WHAT YOU WILL DO – Return only those lines of the listing that hold the word "préserver".

INPUT section start

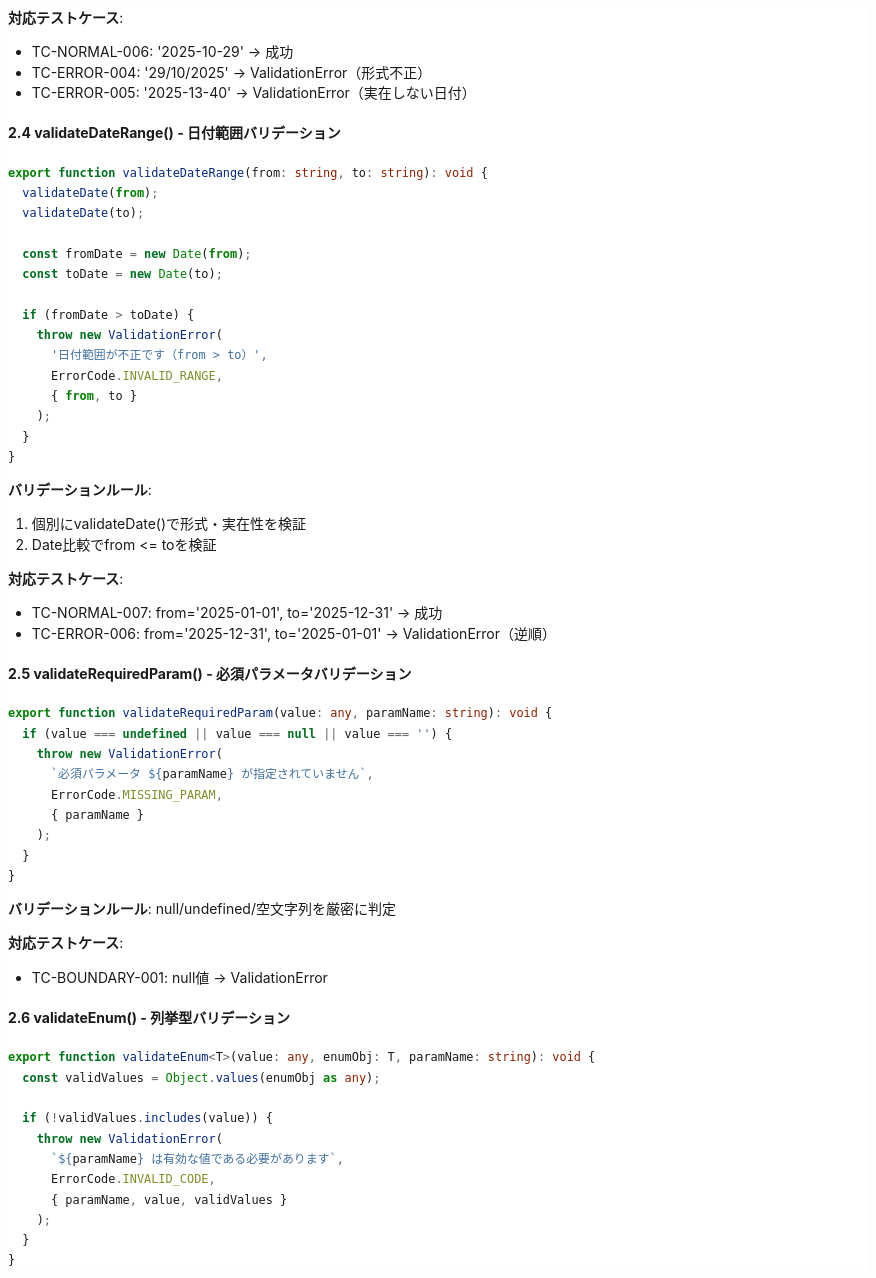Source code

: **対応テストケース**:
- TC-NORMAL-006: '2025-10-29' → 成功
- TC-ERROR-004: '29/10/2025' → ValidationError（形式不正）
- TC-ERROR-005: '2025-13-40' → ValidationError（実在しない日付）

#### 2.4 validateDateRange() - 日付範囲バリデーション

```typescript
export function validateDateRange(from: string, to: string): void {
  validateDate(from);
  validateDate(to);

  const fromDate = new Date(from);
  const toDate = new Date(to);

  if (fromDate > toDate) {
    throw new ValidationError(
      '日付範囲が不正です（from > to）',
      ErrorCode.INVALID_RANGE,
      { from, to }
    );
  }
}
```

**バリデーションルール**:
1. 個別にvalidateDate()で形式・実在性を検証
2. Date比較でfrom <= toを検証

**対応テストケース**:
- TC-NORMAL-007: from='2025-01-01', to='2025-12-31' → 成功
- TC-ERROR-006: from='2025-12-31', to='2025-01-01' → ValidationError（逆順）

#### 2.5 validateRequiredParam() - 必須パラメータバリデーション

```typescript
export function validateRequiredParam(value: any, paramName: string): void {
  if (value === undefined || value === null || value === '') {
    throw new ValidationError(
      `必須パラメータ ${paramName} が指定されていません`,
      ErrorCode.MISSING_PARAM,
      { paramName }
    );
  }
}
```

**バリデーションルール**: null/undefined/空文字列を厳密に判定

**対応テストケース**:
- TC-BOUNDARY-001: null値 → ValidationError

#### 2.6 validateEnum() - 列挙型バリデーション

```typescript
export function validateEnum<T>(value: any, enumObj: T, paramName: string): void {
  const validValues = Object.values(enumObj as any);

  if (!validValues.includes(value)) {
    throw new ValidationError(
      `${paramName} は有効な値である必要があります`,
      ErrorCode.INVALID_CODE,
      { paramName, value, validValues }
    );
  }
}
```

INPUT section end
INPUT section start

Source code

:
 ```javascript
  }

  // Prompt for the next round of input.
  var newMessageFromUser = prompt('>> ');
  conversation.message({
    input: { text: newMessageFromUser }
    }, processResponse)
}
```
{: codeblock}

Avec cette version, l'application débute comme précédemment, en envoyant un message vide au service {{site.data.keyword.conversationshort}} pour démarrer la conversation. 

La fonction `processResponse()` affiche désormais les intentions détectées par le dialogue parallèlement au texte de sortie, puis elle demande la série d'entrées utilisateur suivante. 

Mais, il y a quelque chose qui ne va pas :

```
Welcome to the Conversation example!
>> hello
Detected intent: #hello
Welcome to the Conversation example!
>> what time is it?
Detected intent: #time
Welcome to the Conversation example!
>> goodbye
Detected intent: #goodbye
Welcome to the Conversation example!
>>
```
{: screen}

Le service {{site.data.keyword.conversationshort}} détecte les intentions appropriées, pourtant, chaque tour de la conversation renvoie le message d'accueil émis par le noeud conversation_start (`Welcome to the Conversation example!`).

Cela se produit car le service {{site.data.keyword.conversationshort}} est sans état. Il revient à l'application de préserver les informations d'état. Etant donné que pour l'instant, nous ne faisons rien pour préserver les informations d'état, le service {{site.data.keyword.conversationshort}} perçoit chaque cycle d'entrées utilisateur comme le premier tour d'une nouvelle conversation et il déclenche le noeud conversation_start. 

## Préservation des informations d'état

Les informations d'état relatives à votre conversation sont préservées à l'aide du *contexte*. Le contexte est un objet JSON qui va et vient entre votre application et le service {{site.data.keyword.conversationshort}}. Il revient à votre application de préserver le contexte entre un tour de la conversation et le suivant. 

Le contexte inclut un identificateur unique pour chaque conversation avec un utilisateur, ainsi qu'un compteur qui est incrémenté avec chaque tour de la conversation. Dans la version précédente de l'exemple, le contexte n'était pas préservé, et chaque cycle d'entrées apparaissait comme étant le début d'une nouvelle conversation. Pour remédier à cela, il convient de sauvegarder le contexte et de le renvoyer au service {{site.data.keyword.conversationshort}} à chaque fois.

INPUT section end
INPUT section start

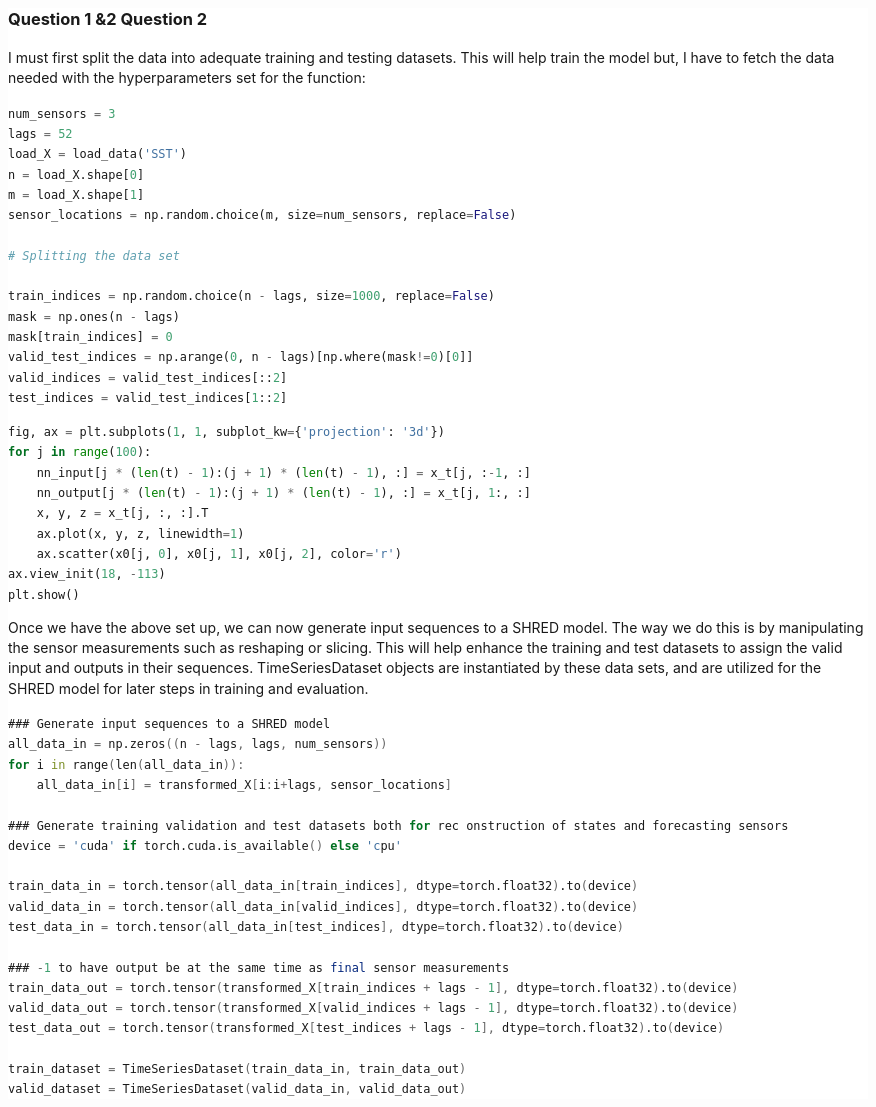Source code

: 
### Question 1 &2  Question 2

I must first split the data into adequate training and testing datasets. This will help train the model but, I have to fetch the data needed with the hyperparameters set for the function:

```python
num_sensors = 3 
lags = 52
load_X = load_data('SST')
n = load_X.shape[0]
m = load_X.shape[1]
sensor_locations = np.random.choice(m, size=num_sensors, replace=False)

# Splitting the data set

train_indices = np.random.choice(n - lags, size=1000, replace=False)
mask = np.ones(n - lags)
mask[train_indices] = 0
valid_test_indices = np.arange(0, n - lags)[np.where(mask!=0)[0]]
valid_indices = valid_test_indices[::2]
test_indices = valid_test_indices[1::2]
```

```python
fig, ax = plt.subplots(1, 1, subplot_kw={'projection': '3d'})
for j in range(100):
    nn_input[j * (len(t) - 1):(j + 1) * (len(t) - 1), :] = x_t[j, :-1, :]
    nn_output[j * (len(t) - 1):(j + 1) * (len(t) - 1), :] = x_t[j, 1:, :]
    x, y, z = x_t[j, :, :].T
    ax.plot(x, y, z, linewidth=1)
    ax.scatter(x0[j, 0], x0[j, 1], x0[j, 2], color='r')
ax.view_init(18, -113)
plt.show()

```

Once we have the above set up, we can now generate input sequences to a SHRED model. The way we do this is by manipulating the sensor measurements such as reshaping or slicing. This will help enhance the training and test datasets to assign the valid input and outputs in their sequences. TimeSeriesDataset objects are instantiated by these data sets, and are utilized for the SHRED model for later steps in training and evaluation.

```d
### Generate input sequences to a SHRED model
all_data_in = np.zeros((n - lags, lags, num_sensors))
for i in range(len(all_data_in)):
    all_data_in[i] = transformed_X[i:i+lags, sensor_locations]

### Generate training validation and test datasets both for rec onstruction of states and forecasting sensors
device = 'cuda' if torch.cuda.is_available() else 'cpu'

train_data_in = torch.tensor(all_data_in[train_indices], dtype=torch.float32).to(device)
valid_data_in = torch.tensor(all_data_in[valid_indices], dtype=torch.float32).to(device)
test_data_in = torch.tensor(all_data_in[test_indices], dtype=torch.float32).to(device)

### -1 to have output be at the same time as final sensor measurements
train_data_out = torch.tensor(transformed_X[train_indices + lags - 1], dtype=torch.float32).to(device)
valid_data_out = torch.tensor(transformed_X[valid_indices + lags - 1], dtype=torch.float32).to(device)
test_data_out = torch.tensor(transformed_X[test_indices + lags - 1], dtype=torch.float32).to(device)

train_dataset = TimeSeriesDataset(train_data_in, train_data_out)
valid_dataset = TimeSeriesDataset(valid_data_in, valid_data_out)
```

INPUT section end

EXERCISE OUTPUT –
Cela se produit car le service {{site.data.keyword.conversationshort}} est sans état. Il revient à l'application de préserver les informations d'état. Etant donné que pour l'instant, nous ne faisons rien pour préserver les informations d'état, le service {{site.data.keyword.conversationshort}} perçoit chaque cycle d'entrées utilisateur comme le premier tour d'une nouvelle conversation et il déclenche le noeud conversation_start. 
Les informations d'état relatives à votre conversation sont préservées à l'aide du *contexte*. Le contexte est un objet JSON qui va et vient entre votre application et le service {{site.data.keyword.conversationshort}}. Il revient à votre application de préserver le contexte entre un tour de la conversation et le suivant. 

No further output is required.